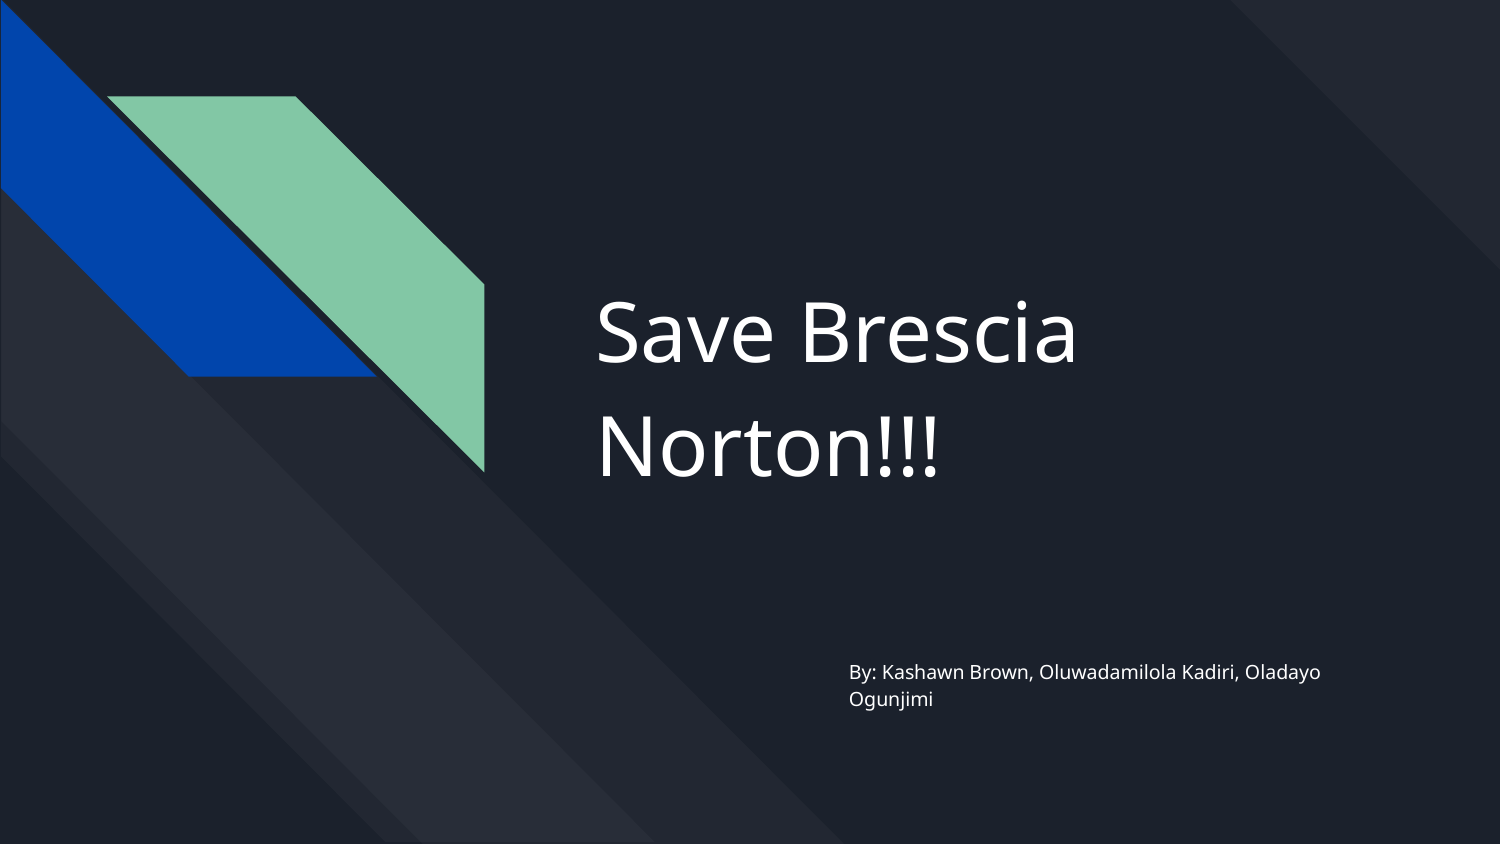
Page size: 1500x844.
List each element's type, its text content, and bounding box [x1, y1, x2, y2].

title Save Brescia Norton!!! [580, 258, 1404, 518]
subtitle By: Kashawn Brown, Oluwadamilola Kadiri, Oladayo Ogunjimi [833, 643, 1404, 727]
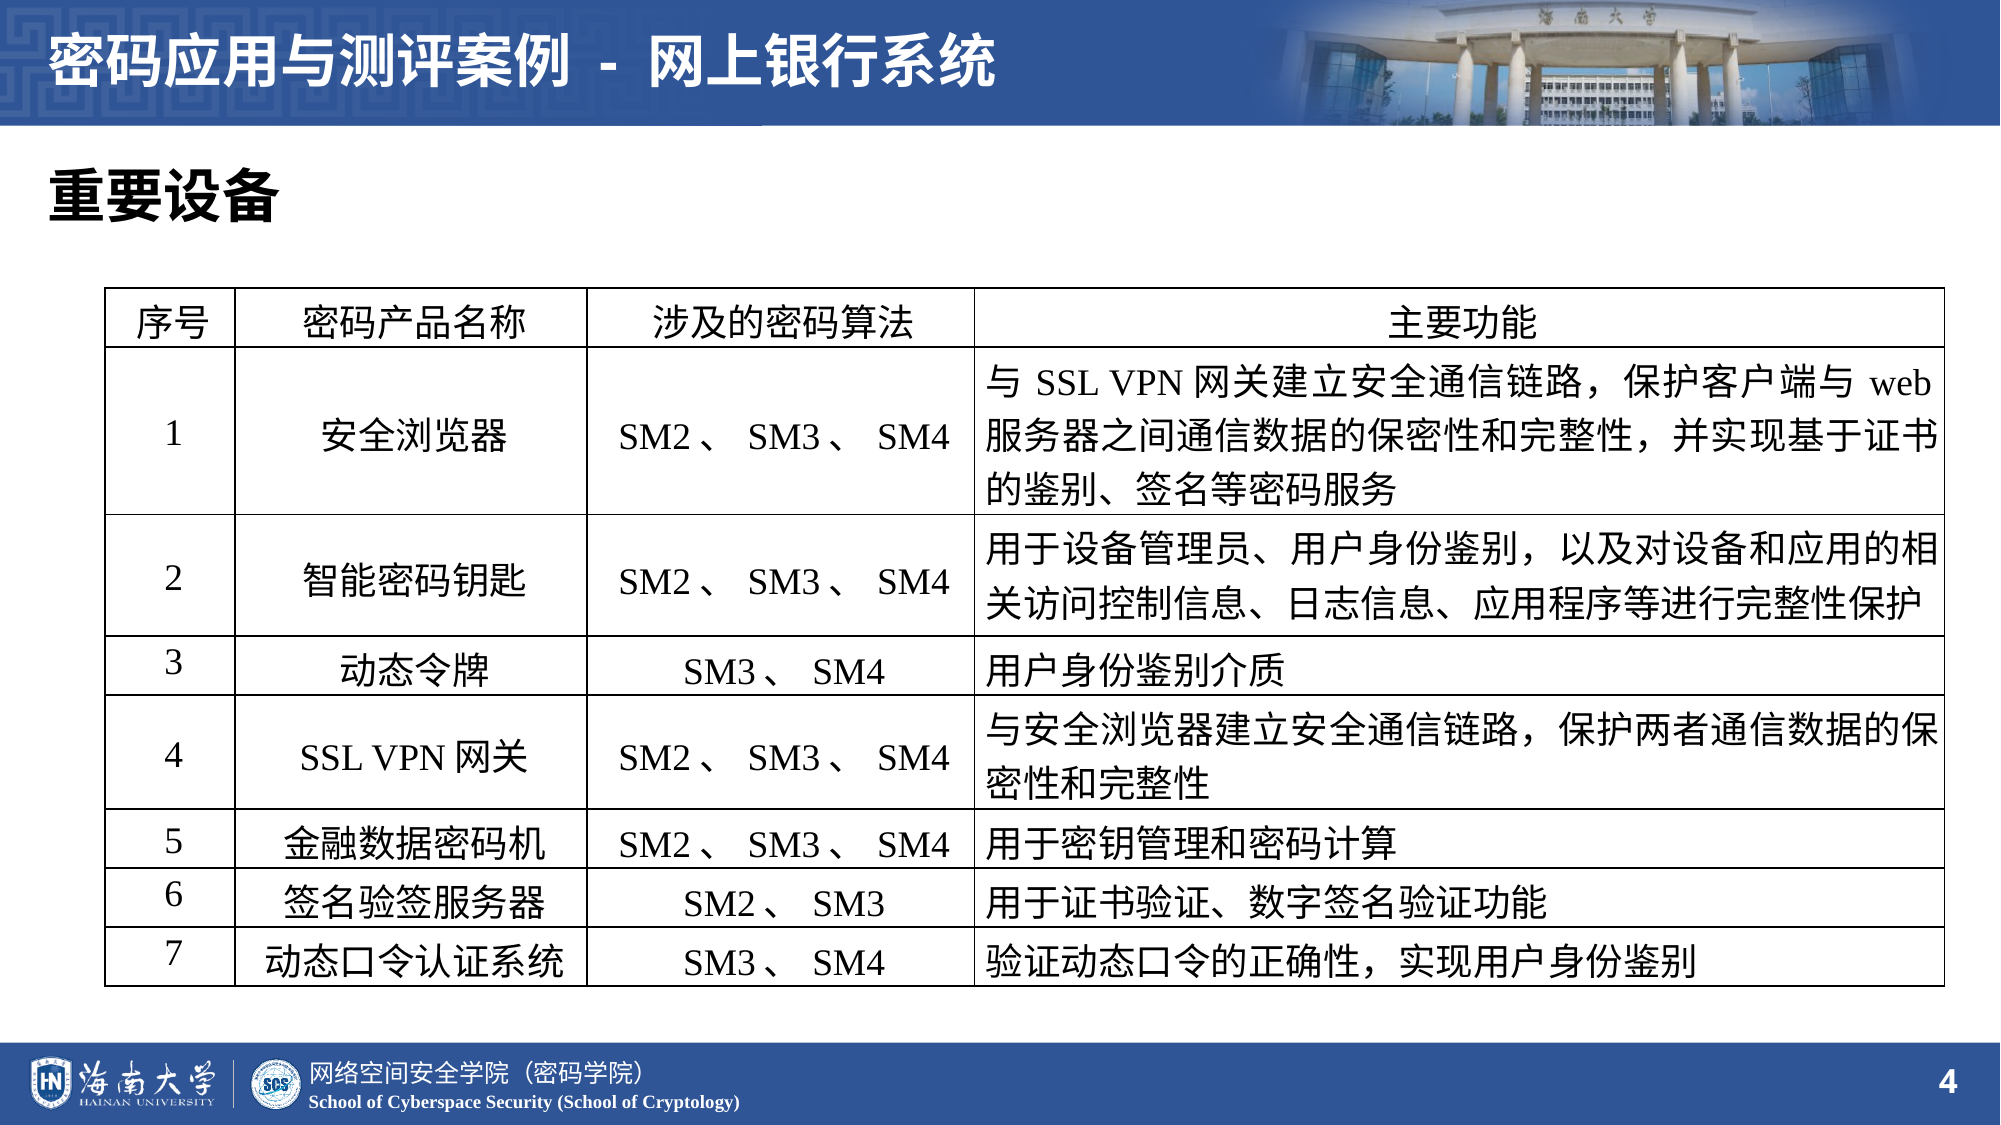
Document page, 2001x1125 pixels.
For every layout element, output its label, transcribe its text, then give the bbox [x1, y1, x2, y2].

table_cell SM2、SM3、SM4 [588, 810, 974, 867]
table_cell 签名验签服务器 [236, 869, 586, 926]
table_cell 7 [106, 928, 234, 985]
list 密码应用与测评案例 - 网上银行系统 [32, 17, 1297, 109]
table_cell 用于证书验证、数字签名验证功能 [975, 869, 1944, 926]
picture [245, 1053, 306, 1114]
table_cell 2 [106, 515, 234, 635]
picture [27, 1054, 219, 1113]
table_cell SM2、SM3、SM4 [588, 696, 974, 808]
table_cell 验证动态口令的正确性，实现用户身份鉴别 [975, 928, 1944, 985]
table_cell SM3、SM4 [588, 928, 974, 985]
table_cell 6 [106, 869, 234, 926]
table_cell 用于密钥管理和密码计算 [975, 810, 1944, 867]
table_cell 金融数据密码机 [236, 810, 586, 867]
list 重要设备 [32, 151, 1968, 245]
table_cell SM3、SM4 [588, 637, 974, 694]
table_cell 动态令牌 [236, 637, 586, 694]
table_header 主要功能 [975, 289, 1944, 346]
table_cell 智能密码钥匙 [236, 515, 586, 635]
table_header 密码产品名称 [236, 289, 586, 346]
table_cell 用于设备管理员、用户身份鉴别，以及对设备和应用的相关访问控制信息、日志信息、应用程序等进行完整性保护 [975, 515, 1944, 635]
table_cell 用户身份鉴别介质 [975, 637, 1944, 694]
table_header 序号 [106, 289, 234, 346]
table_cell SM2、SM3、SM4 [588, 348, 974, 514]
table_cell 1 [106, 348, 234, 514]
table_cell 与安全浏览器建立安全通信链路，保护两者通信数据的保密性和完整性 [975, 696, 1944, 808]
table_header 涉及的密码算法 [588, 289, 974, 346]
table_cell 与SSL VPN网关建立安全通信链路，保护客户端与web服务器之间通信数据的保密性和完整性，并实现基于证书的鉴别、签名等密码服务 [975, 348, 1944, 514]
table_cell SM2、SM3、SM4 [588, 515, 974, 635]
table_cell 5 [106, 810, 234, 867]
table_cell 4 [106, 696, 234, 808]
slide_number 4 [1522, 1053, 1973, 1114]
table_cell 安全浏览器 [236, 348, 586, 514]
table_cell 3 [106, 637, 234, 694]
table_cell SM2、SM3 [588, 869, 974, 926]
picture [1190, 0, 2000, 126]
table_cell SSL VPN网关 [236, 696, 586, 808]
table_cell 动态口令认证系统 [236, 928, 586, 985]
—————
### WHAT YOU NEED TO DO:
Retype the entries above exactly, starting at their first line and ending with the line that holds "Document page, 2001x1125 pixels."; pictures stay out.

### RESULT OF THIS TASK:
Page size: 1500x844.
List each element's type, its text content, and bounding box [x1, y1, x2, y2].

title Save Brescia Norton!!! [580, 258, 1404, 518]
subtitle By: Kashawn Brown, Oluwadamilola Kadiri, Oladayo Ogunjimi [833, 643, 1404, 727]
Document page, 2001x1125 pixels.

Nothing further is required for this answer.